Brexit: Ministers refusing to admit to crime and terror threat from no deal, warns former security adviser

Lord Ricketts attacks failure to acknowledge that fallbacks will be 'putting the safety of the public at risk'

Rob Merrick
Deputy Political Editor
Friday 24 July 2020 16:22 BST
What happens next in the post-Brexit negotiations?

Ministers are refusing to admit to the threat from terrorists and crime gangs if there is no Brexit deal, says a former national security adviser in a stinging attack.

Lord Peter Ricketts warned the likely fallbacks will be “putting the safety of the public at risk”, even as the UK and the EU both admitted an agreement is currently “unlikely”, as their talks falter.

In a damning report, the House of Lords committee headed by Lord Ricketts lambasts the security minister’s claim that “the UK has well-developed and well-rehearsed plans in place”.

It flies in the face of a warning from the National Police Chiefs’ Council (NPCC) that retaining rapid access to intelligence and data is “absolutely critical” in the fight against crime, it said.

UK police checked the Schengen Information System (SIS II) database of suspects “603 million times” in 2019 alone, the committee was told – but that ability is now in jeopardy.

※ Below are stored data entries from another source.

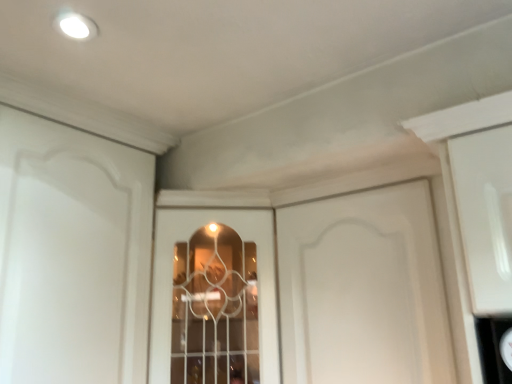
Question: Is white matte cabinet door at center bigger or smaller than clear glass window at center?

Choices:
 (A) big
 (B) small

Answer: (B)

Question: In terms of height, does white matte cabinet door at center look taller or shorter compared to clear glass window at center?

Choices:
 (A) tall
 (B) short

Answer: (B)

Question: From the image's perspective, is white matte cabinet door at center located above or below clear glass window at center?

Choices:
 (A) above
 (B) below

Answer: (A)

Question: Is clear glass window at center bigger or smaller than white matte cabinet door at center?

Choices:
 (A) small
 (B) big

Answer: (B)

Question: Considering the positions of point (164, 254) and point (410, 218), is point (164, 254) closer or farther from the camera than point (410, 218)?

Choices:
 (A) farther
 (B) closer

Answer: (A)

Question: Considering the positions of clear glass window at center and white matte cabinet door at center in the image, is clear glass window at center taller or shorter than white matte cabinet door at center?

Choices:
 (A) short
 (B) tall

Answer: (B)

Question: From the image's perspective, relative to white matte cabinet door at center, is clear glass window at center above or below?

Choices:
 (A) below
 (B) above

Answer: (A)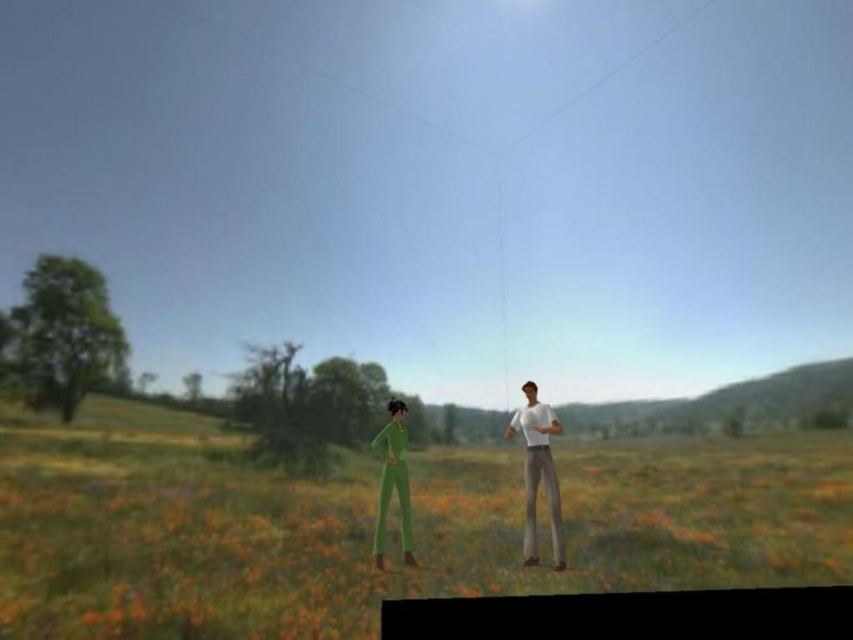
Between point (61, 531) and point (558, 497), which one is positioned in front?

Point (558, 497) is more forward.

Can you confirm if green grassy field at center is smaller than white matte pants at right?

No, green grassy field at center is not smaller than white matte pants at right.

Find the location of a particular element. green grassy field at center is located at coordinates (370, 525).

Looking at this image, is green grassy field at center positioned before green matte jumpsuit at lower left?

Yes.

Can you confirm if green grassy field at center is bigger than green matte jumpsuit at lower left?

Indeed, green grassy field at center has a larger size compared to green matte jumpsuit at lower left.

This screenshot has height=640, width=853. Describe the element at coordinates (370, 525) in the screenshot. I see `green grassy field at center` at that location.

The width and height of the screenshot is (853, 640). In order to click on green grassy field at center in this screenshot , I will do `click(370, 525)`.

Who is more forward, (547,416) or (407,525)?

Point (547,416) is in front.

Who is more forward, (532, 452) or (381, 440)?

Point (532, 452)

Identify the location of white matte pants at right. (538, 472).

“Compelling evidence has been laid before the committee about the significant consequences for law enforcement in the UK if there is no deal on policing and criminal justice cooperation,” Lord Ricketts said.

“This stands in stark contrast to the government’s optimism that they have plans for non-EU alternatives that can substitute effectively for the exceptional levels of cooperation the British law enforcement and justice communities currently enjoy with their colleagues in EU countries.

“Without a deal, the loss of operational effectiveness for UK law enforcement agencies – including in Northern Ireland – will be profound, undermining modern intelligence led policing and putting the safety of the public at risk.”

The warning is impossible to ignore because the peer was national security adviser for three years until 2015 and, before that, chairman of the government’s joint intelligence committee.

It highlights how – although most of the focus for the no-deal threat is on the consequences for trade and travel – the implications for security are also profound.

Theresa May has been publicly critical of Boris Johnson’s lack of attention to that aspect of co-operation, after she sought an overarching agreement with Brussels.

In a letter to the Lords EU security and justice sub-committee, James Brokenshire, the security minister, acknowledged “some mutual loss of capability” from a crash-out Brexit.

But he claimed: “The UK has well-developed and well-rehearsed plans in place to transition cooperation with EU member states to alternative, non-EU arrangements.”

However, in February, Richard Martin, the NPCC’s deputy assistant commissioner, told the committee: “We want to make sure there is not a gap between what we have now and what we have in the future, because fast, real-time access to intelligence and data… is absolutely critical.”

Even with a deal, access to SIS II is threatened by an ongoing row with Brussels over the UK breaking its rules and a failure to put that right.

The EU ordered the UK to stop making illegal copies of data, ensure that copies of data are up to date and improve the functionality of the Police National Computer.